So I have a python script that produces a vector of float values. I wish to save this vector of values and then open it in Julia.
Is there some serialization (for float vectors) which is both julia and python compatible, so that I could do:
my_vector = [1.0, 2.0, 3.0]
my_vector = someserializer_deserialize("my_file.pjls")
Yes, at least the Arrow format, JSON and HDF5. JLD the Julia serialization is based on HDF5, but I’m not sure if makes HDF5 ideal. JSON is very common (and Amazon Ion superset of it seems nice), but text only, thus slower. Ion is binary (or text), but hasn’t been implemented as far as I know.

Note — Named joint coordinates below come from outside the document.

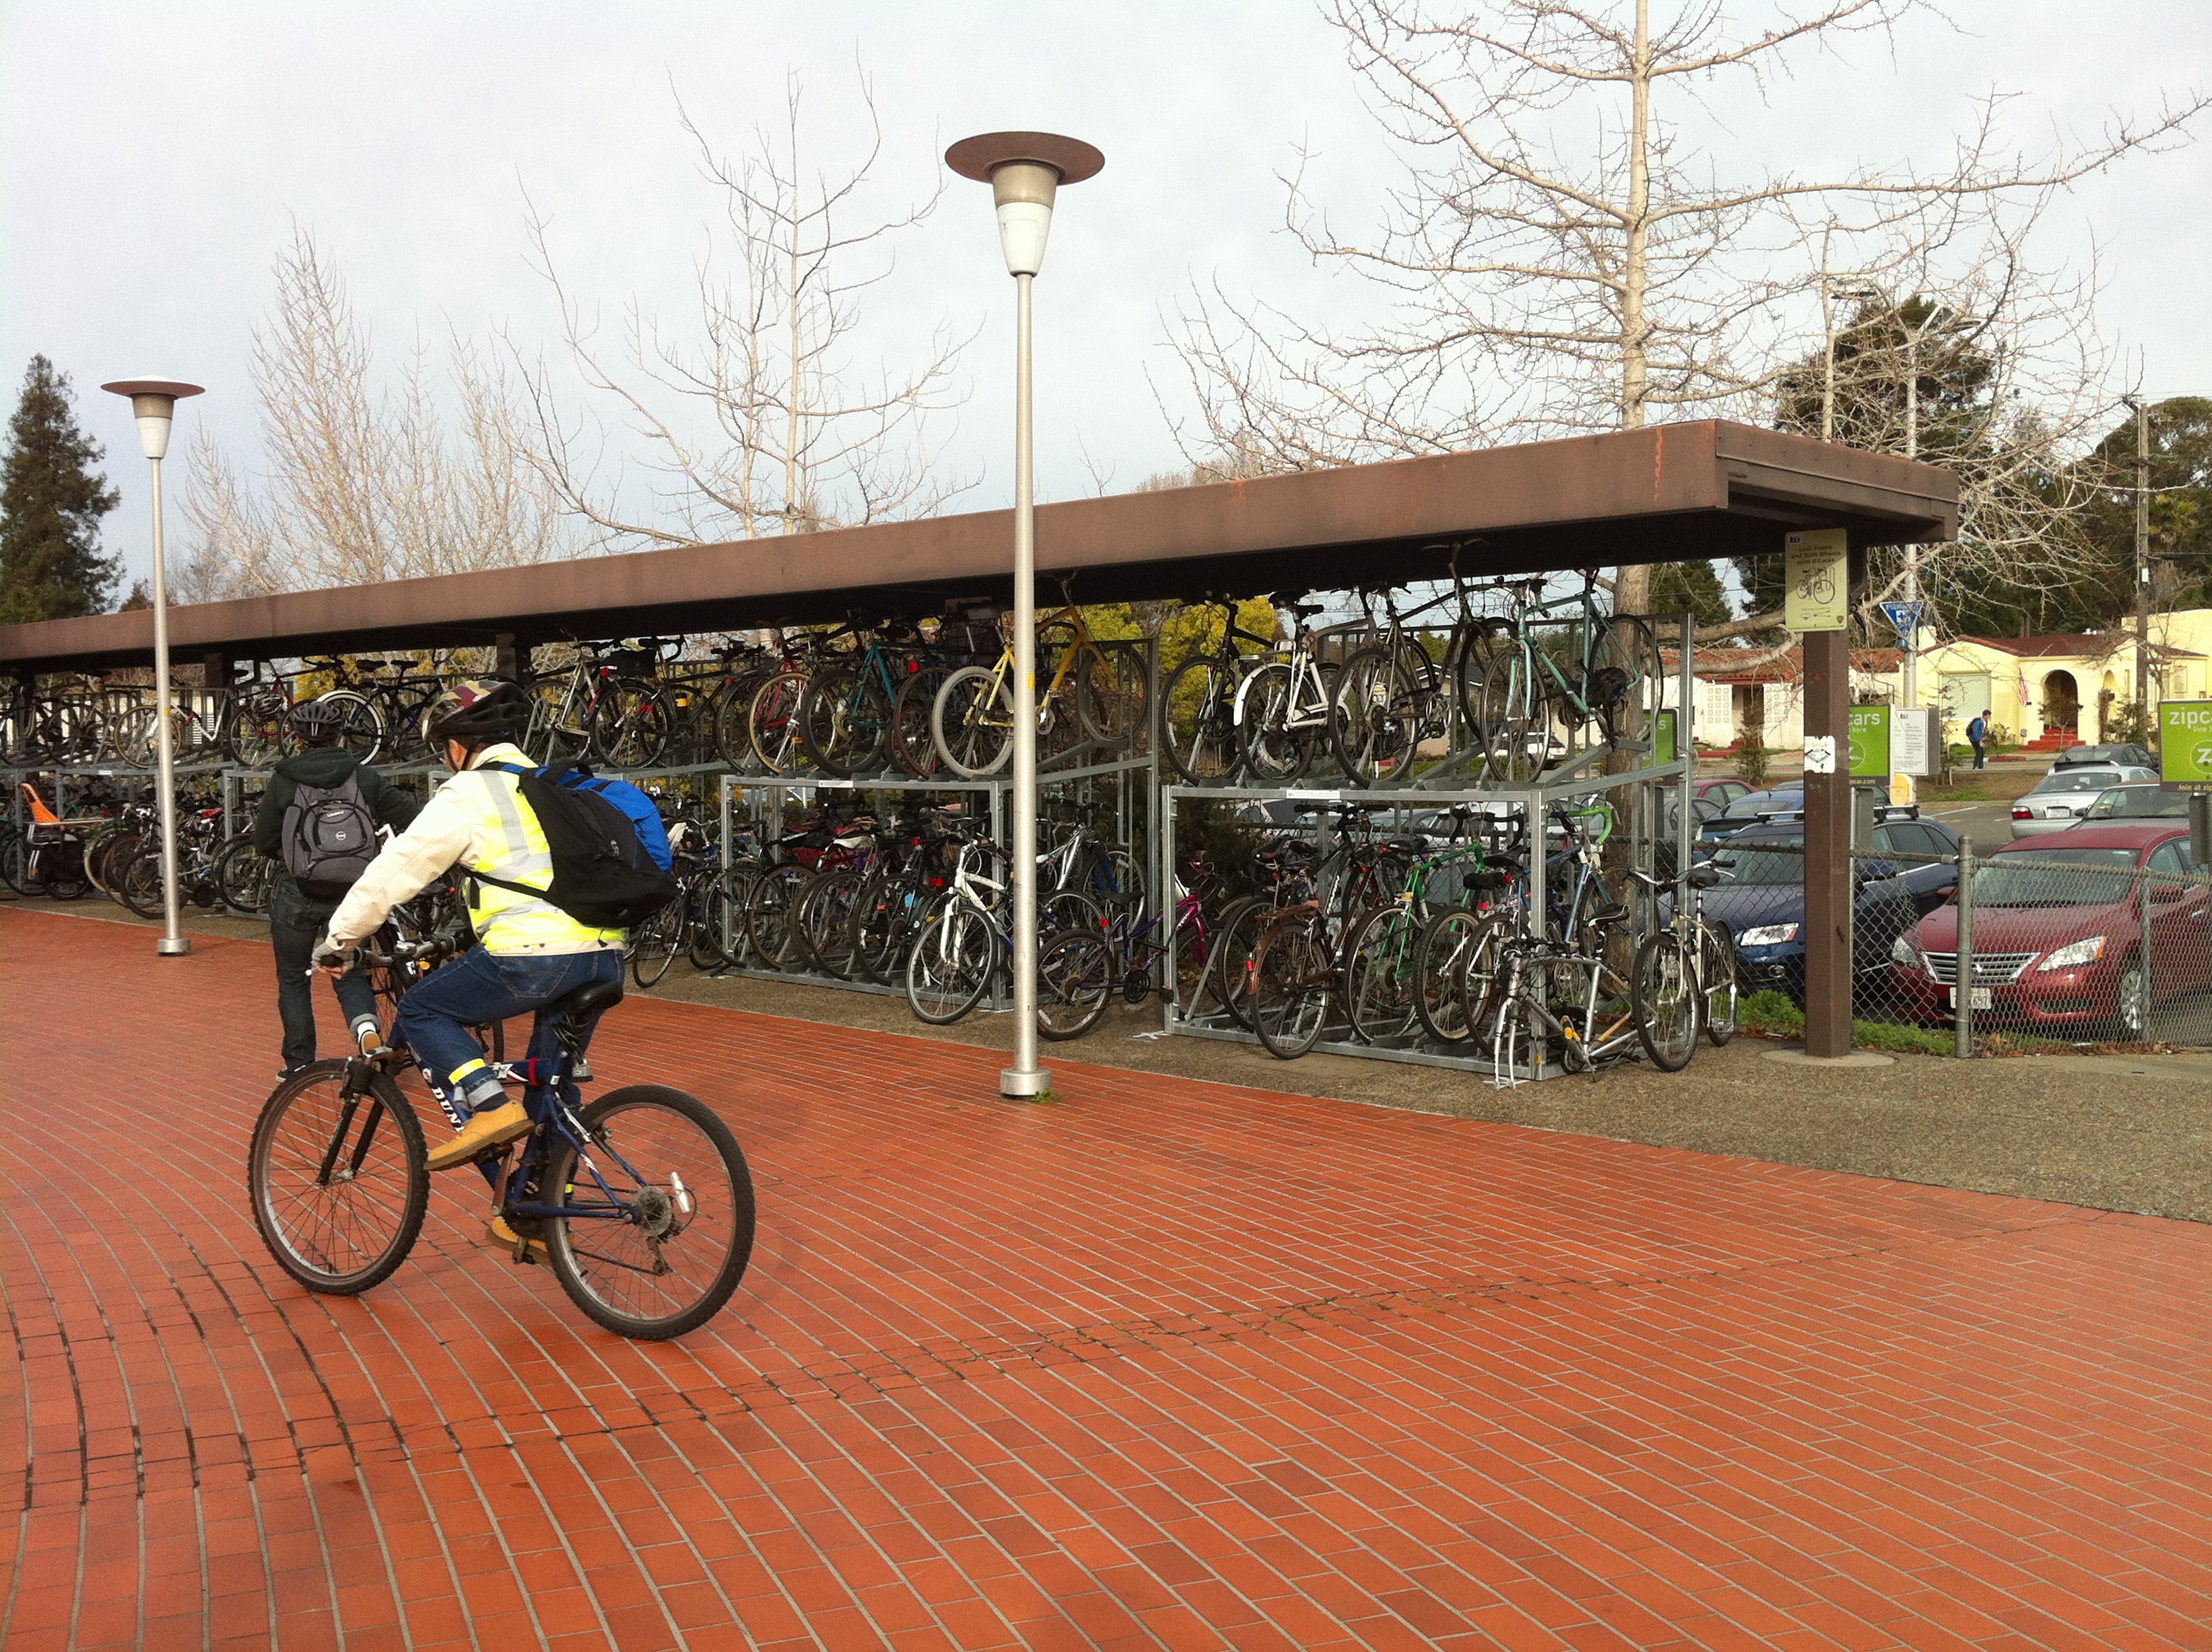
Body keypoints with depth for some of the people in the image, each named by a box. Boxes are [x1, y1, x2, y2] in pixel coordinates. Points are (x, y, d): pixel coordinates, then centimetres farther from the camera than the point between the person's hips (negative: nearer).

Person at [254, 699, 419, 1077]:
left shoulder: (283, 781, -4)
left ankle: (298, 1064, 19)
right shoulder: (363, 777, 0)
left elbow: (263, 844, 0)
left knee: (293, 979, 15)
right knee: (351, 974, 14)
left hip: (297, 895, -1)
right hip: (352, 895, 2)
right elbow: (413, 817, -5)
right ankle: (367, 1027, -15)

Is there a better alternative than Arrow? It has excellent Julia support.
Using JSON seems to work, thanks a lot
Yes, JSON is enough for vector of values, i.e. arrays from Python which are only 1D.
If you need 2D (or more dims) arrays, i.e. a matrix (or a tensor) then native Python doesn’t support that so possibly you’re not looking for that.
What you then do in Python (and e.g. Java) to emulate that is use jagged arrays, i.e. arrays of arrays. You can probably serialize that (but that’s not the best format for matrices, and I’ve not looked into deserializing that in Julia). What you would likely do is rather use Python’s NumPy and serialize:
I didn’t look into if you usefully can deserialize that either. HDF5 was made for matrices/science, and Arrow support too, and if you need them sparse, at least Arrow has that, and JSON might be a headache.
If you simply want to get data across, I would suggest calling from Python to Julia (or vice versa) and simply sending data over. You can do that with PythonCall.jl (both directions), or pyjulia/PyCall.jl (which support NumPy, if I recall the newer PythonCall does to).